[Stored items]
************
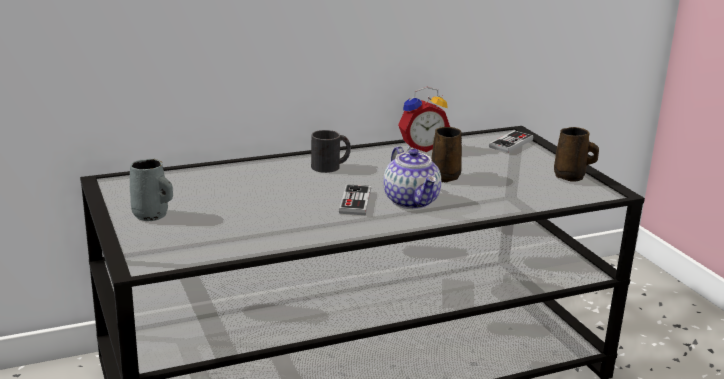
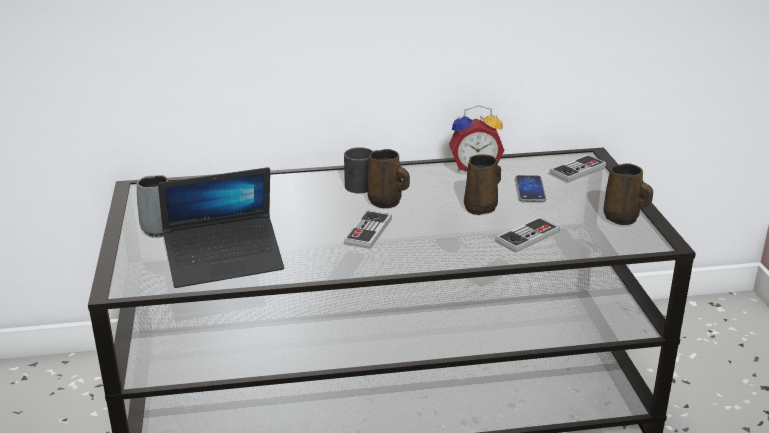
camera: 15 degrees right, 5 degrees up
(232, 236) = (224, 261): none -> laptop
(358, 178) = (386, 202): none -> brown mug
(412, 201) = (428, 236): teapot -> none
(479, 160) = (530, 190): none -> phone
(499, 196) = (527, 237): none -> game controller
************
## TASK ITEM
The answer should consist of all the records, duplicated exactly, with no images included.

## TASK RESPONSE
camera: 15 degrees right, 5 degrees up
(232, 236) = (224, 261): none -> laptop
(358, 178) = (386, 202): none -> brown mug
(412, 201) = (428, 236): teapot -> none
(479, 160) = (530, 190): none -> phone
(499, 196) = (527, 237): none -> game controller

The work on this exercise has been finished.